While the db-merge recipe just loads all datasets into memory and concatenates them, the data-to-spacy and train recipes will group the annotations by hashes and then create one Doc object per example with all available annotations (e.g. entities with different labels etc.). Prodigy then keeps a second copy of the data by hash, and uses that to merge the examples. So one option would be to just run the data-to-spacy conversion in batches and batch up your examples by _input_hash, so there are no examples with the same input hash across different batches. This should give you the same merged result and means you have to keep less data in memory.

Thanks for the pointers.

I did a small session with your sample code, printing the python process' RSS size at each db.getDataset() (using psutil).

Dataset 1 loaded => 1.2 GB
Dataset 2 loaded => 2.3GB
Dataset 3 loaded => 3.4GB
Dataset 4 loaded => 4.5 GB
Dataset 5 loaded => 5.5GB

So we get 1GB of RSS growth per dataset, while the orignal JSON files amount to ~120MB per dataset. This seems a little unreasonnable (x8 growth from the text data), but nothing I can do about it, or so it seems.

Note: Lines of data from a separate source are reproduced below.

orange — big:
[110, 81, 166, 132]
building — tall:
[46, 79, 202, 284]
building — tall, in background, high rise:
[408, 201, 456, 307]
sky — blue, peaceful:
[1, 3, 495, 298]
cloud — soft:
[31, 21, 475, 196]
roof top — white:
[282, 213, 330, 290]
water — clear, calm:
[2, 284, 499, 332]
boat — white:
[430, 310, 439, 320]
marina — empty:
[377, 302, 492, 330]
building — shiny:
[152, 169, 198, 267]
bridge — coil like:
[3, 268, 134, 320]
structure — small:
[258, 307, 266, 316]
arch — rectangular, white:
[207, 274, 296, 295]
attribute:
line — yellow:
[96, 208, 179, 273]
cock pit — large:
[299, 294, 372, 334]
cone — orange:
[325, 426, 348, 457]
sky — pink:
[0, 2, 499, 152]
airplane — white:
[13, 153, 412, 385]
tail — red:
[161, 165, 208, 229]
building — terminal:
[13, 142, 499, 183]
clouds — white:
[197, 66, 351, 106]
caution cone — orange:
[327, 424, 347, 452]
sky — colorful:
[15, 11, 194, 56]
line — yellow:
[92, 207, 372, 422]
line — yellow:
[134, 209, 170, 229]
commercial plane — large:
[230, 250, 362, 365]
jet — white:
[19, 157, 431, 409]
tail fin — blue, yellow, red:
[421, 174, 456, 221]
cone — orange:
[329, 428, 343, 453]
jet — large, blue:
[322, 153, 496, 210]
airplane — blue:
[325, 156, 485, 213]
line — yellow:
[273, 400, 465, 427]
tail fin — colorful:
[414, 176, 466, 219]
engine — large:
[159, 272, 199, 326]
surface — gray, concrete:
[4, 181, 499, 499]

So I need to switch strategies. It seems I can go in 2 directions...

  1. keep separated files for separate labels, and batch merge them by _input_hash
  2. go back to producing "heavy" files (all annotations for a single text in one place)

I have an issue with solution nb 1, because it is my understanding that the training process needs all texts annotated for all entity types to work. I can not have a set of texts annotated for type ORG, and another set of texts annotated for type PERSON, and have a single model trained reliably on both annotations at the same time (or can I) ?
In the long run, it strikes me as difficult to keep different files for different entities, and at the same time make sure that the set of annotated texts of all these files are identical.

So I'd go with solution number two : keep a "gold"(-ish) like corpus. Each text is present a single time, and all annotations for this text come along with it, which solves the out of memory issue.

Which would lead me to ask other questions, but that would be out of topic for this thread.

Please feel free to share your thoughts if my understanding is not up to scratch.
Thanks again.

Thanks for checking! x8 does seem pretty surprising... :thinking: The data size itself will definitely grow a bit, especially if you're annotating manually because Prodigy will store the tokenization with the examples (plus a bit of meta data). So you may end up with ~2.5 times more JSON overall.

Anyway, this at least gives us something to investigate and I'll report back!

For training, you definitely want to have all merged annotations available. But once they're merged, the final dataset should be much smaller, because you'll only have one copy of the text and tokens per example (i.e. per input hash). So if you can find a more efficient way to merge the data in batches (for instance, all examples of a certain range of input hashes first), you can still keep multiple copies of the same example in your database but won't have to load everything into memory at the same time.

In general, we do want to encourage workflows where you focus on a subset of labels at a time, because it makes it much easier to iterate. Using the input hashes, you'll always be able to identify what belongs together. (This is actually a big part of what train and data-to-spacy does: both commands merge and combine annotations on the same input data so you end up with one gold-standard example containing all annotations/labels.)

Btw, another Database method that could come in handy: db.get_examples lets you query by task or input hashes. You can also access the SQLite database directly if you want and fetch the JSONL from there.

Thanks.

Going directly to the DB seems pretty efficient for exporting and and I will look into merging by input_hash in ranges. It should work out fine.